Но если я не выйду из дома, разве не будет ещё хуже?
Взвесив все за и против, я пообещала Цинь И, что ни за что не притронусь к курице и вину, буду есть только овощи и пить кашу.
Цинь И довольный ушел.
Сяо Чжи, которая, как говорилось, пошла за лекарем, неизвестно куда делась и вернулась только очень нескоро, неся большую миску с черным, от одного запаха которого хотелось плакать, лекарством.
Я с отвращением отвернулась.
Сяо Чжи настойчиво поднесла миску ко мне: — Госпожа, это лекарство, которое велел приготовить господин. Оно горькое, но обязательно поможет.
— Смотрите... — сказала она, покачивая маленьким парчовым мешочком в другой руке. — Служанка уже приготовила для госпожи цукаты.
Как говорится, небесный путь хорош в круговороте. Думаю, это правда.
В прошлый раз я притворилась, что тону, чтобы напугать Сяо Чжи, и меня застал Цинь И, после чего он стал ко мне плохо относиться. На этот раз я солгала, что у меня болит живот, и мне действительно пришлось пить лекарство.
Я со слезами выпила миску горького лекарства и поспешно схватила два цуката, чтобы заесть.
Когда я жевала, мой язык случайно задел рану, и я втянула воздух от боли.
— Чёртов ублюдок, — сказала я, внезапно осознав, что могу говорить.
— Госпожа, молодой господин специально прислал лекарство, и даже послал своего слугу Лёгкую Лодку за ним, а вы не цените... — Сяо Чжи поджала губы, явно недовольная мной.
...
Мне было так обидно.
Хотя я не была человеком с семью отверстиями в сердце, это не означало, что я была неблагодарной и отплачивала злом за добро.
Цинь И помог мне, и я была ему благодарна.
То проклятие было направлено не на него, а на того, кто обманул меня пилюлей и даже не осмелился показать лицо.

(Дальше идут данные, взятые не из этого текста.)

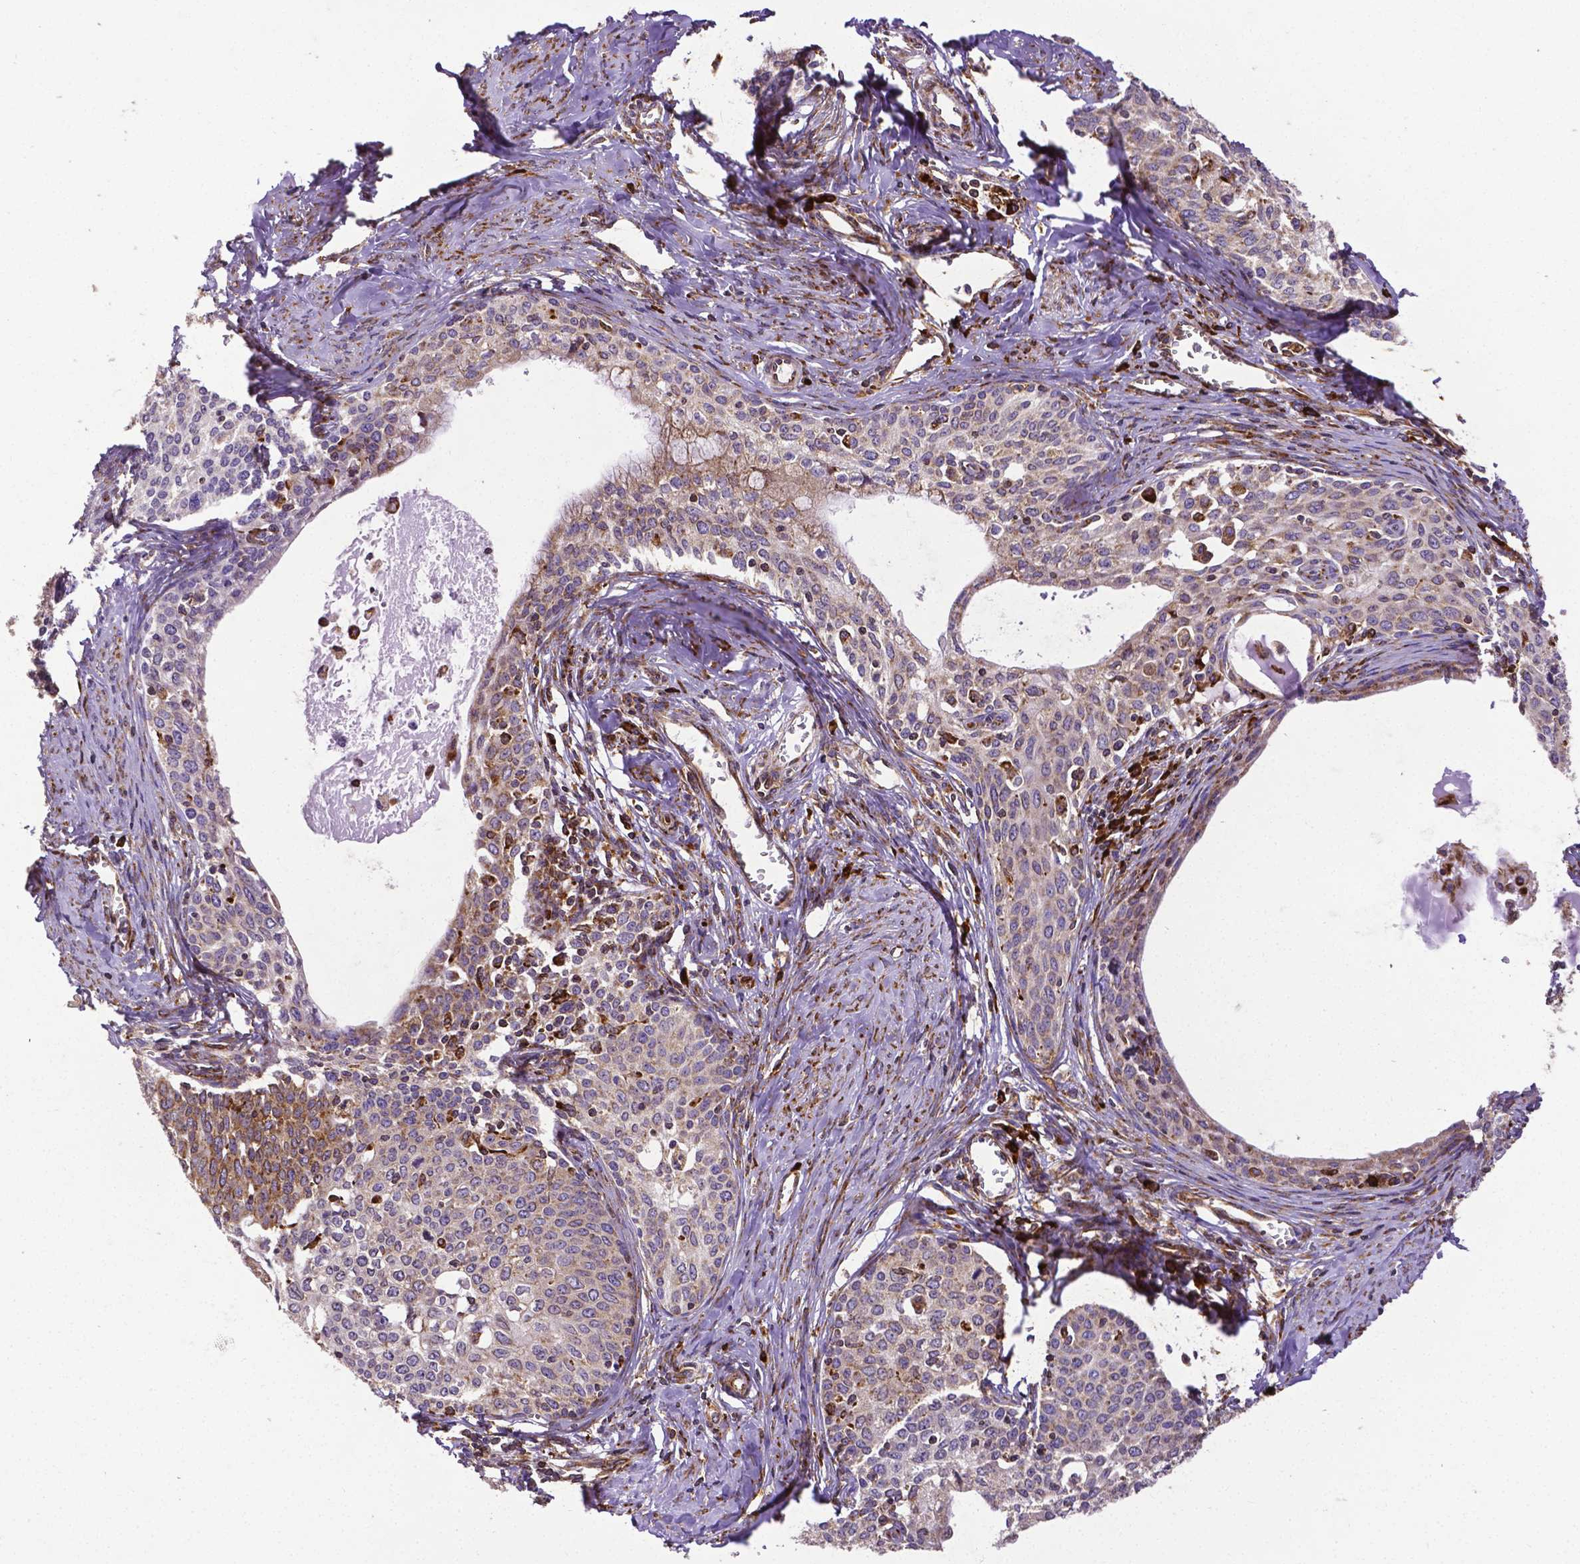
{"staining": {"intensity": "moderate", "quantity": ">75%", "location": "cytoplasmic/membranous"}, "tissue": "cervical cancer", "cell_type": "Tumor cells", "image_type": "cancer", "snomed": [{"axis": "morphology", "description": "Squamous cell carcinoma, NOS"}, {"axis": "morphology", "description": "Adenocarcinoma, NOS"}, {"axis": "topography", "description": "Cervix"}], "caption": "Brown immunohistochemical staining in human cervical cancer exhibits moderate cytoplasmic/membranous expression in about >75% of tumor cells.", "gene": "MTDH", "patient": {"sex": "female", "age": 52}}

Но это я не могла объяснить Сяо Чжи.
Я невольно глубоко вздохнула.
Сяо Чжи сказала: — Госпожа снова скучает по дому, наверное.
Надо сказать, слова Сяо Чжи вызвали во мне тоску по дому, которую я потеряла на полмесяца.
Через несколько дней будет Праздник Цветов.
Раньше, когда я была в Парящей Вершине, Старший Брат всегда заранее спускался с горы, чтобы купить для меня всякие фонарики и лакомства, и прятал их в том котле на кухне.
Всякий раз, когда приближался праздник, я всегда тайком пробиралась на кухню по вечерам, открывала крышку котла и тихонько заглядывала, чтобы посмотреть, какой подарок он для меня приготовил.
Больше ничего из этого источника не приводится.